In fact, it is a complicated construction designed to absorb the heat of rolling on asphalt, grip the road when stopping and tolerate the cold of winter without snapping.
Buying the right tires for a car or truck is a matter of knowing what you need them for.
Dan Zielinski, vice president of communications for the Rubber Manufacturers of America in Washington, D.C., has some guidance.
Start with the owner's manual or tire information placard usually found on the driver's side door post, he said.
"On that sticker, it will have the recommended tire size for that vehicle. If you have a used car and someone had put a different size tire for whatever reason, you check that placard to buy the right size. It also has the recommended tire inflation pressure," Zielinski said.

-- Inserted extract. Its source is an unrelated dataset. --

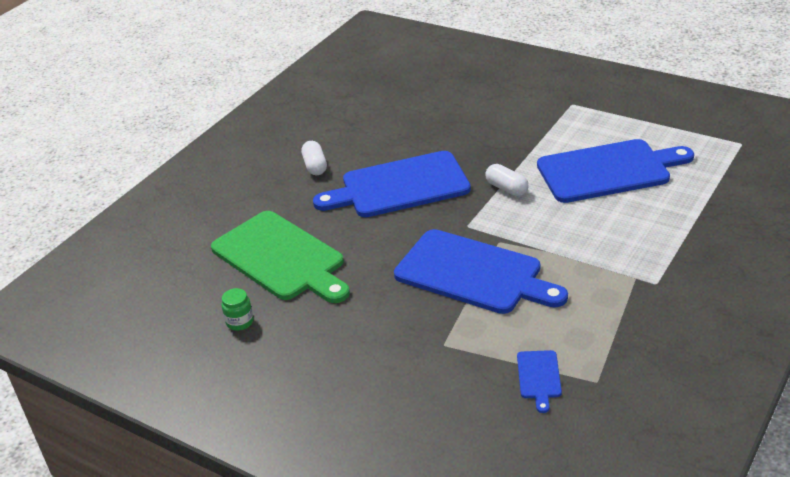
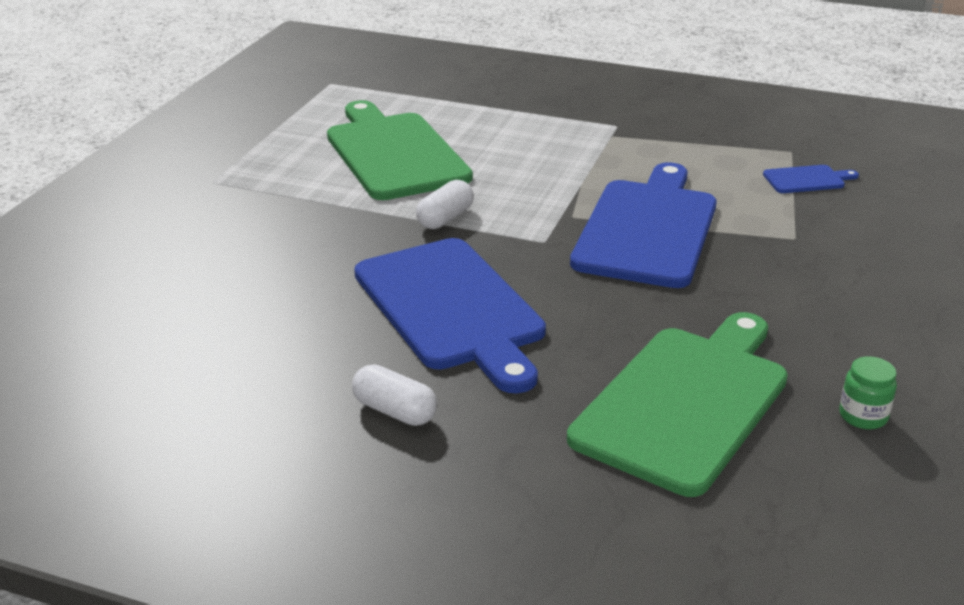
camera: 105 degrees left, 5 degrees down
(315, 166) = (395, 411): white capsule -> white capsule turned 60 degrees clockwise
(608, 171) = (394, 153): blue cutting board -> green cutting board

Then start shopping at a tire dealer with multiple brands for a wide selection, he said.
Tell the dealer how you drive, whether you drive in the city or on the highway or do any long distance driving, Zielinski said.
Price plays a part in a tire buying decision just like it does for any other product, he said.
"Typically, the more the tire costs, there is more technology in the tire - maybe a smoother ride or it lasts longer," he said. "Not all tires are alike, any more than the way people drive is alike."
Some consumers, about 30 percent, replace old tires with the same make and model installed by the manufacturer.
"The advantage to that is that you've had experience with the tire. You also know the brand and model was built for the car," Zielinski said.
Raw materials used to make tires, including oil, rubber and steel, have risen in price, and that has caused tire prices to rise to the first consumer, usually the wholesaler, he said. The key to long tire life is good maintenance, Zielinski said.